Natasza Urbańska i Janusz Józefowicz (64 l.) są właścicielami domu w Jajkowicach pod Warszawą, gdzie sami uprawiają warzywa i owoce, które potem trafiają na ich stół.
- Jak najbardziej staramy się korzystać z naszych warzyw, owoców i tego wszystkiego, co wyrośnie w naszym ogrodzie. Bardzo o to dbamy. Prowadzimy gospodarstwo już od przeszło piętnastu lat, od kiedy Kalinka pojawiła się na świecie. Wtedy właśnie pierwsze własne warzywa i owoce zaczęły trafiać na nasz stół. To ekologiczne gospodarstwo, z którego korzystamy przez cały rok. Poszerzamy je z roku na rok, a to ogromna frajda, ale też ciężka praca. - wyznała "Super Expressowi".
Nie wszystkie jednak lądują na talerzu artystki. - Nigdy nie byłam na diecie. Nigdy też nie byłam w McDonald's. Moją naturalną dietę, ochotę na to, co jem, co lubię i chcę jeść, wyniosłam z domu. Od zawsze nasze posiłki były oparte na warzywach i owocach. Uwielbiałam jabłka, gruszki, marchewki, ogórki. Później pojawiły się też pomidory.
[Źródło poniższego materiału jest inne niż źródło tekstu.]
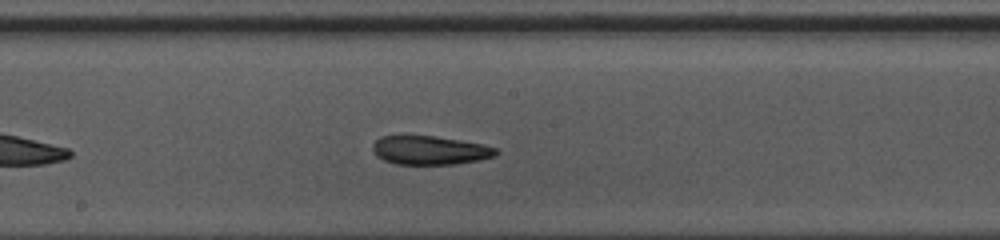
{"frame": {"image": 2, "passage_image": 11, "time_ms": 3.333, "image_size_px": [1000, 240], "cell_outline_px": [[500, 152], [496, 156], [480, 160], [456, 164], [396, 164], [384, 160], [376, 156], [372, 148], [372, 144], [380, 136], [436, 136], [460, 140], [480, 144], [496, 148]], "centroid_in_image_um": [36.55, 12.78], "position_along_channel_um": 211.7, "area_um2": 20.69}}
Razem z warzywami jedliśmy w domu mięsko i ryż - tłumaczy.
Sekret urody Nataszy Urbańskiej. Gwiazda wyeliminowała z jadłospisu jedną rzecz!
- Nie jadaliśmy natomiast ziemniaków, więc teraz, gdy muszę zjeść ziemniaka, to kręcę nosem, chociaż wiem, że są bardzo zdrowe. W trasie koncertowej czasami pozwalam sobie na czekoladkę, bo czuję, że potrzebuję trochę cukru. Czekolada pojawia się więc rano do kawki. Dzień zaczynam od jogi z pilatesem. Na tyle, na ile starcza mi na to czasu, staram się utrzymywać formę i być w dobrej kondycji. Kiedy nie gram, to jest konieczność. Zresztą, lepiej się czuję, kiedy zrobię rano trening. Ale, że gram niemal codziennie, to wysiłek mam zapewniony zarówno rano, jak i wieczorem! Z utrzymaniem sylwetki nie ma więc problemu - dodała.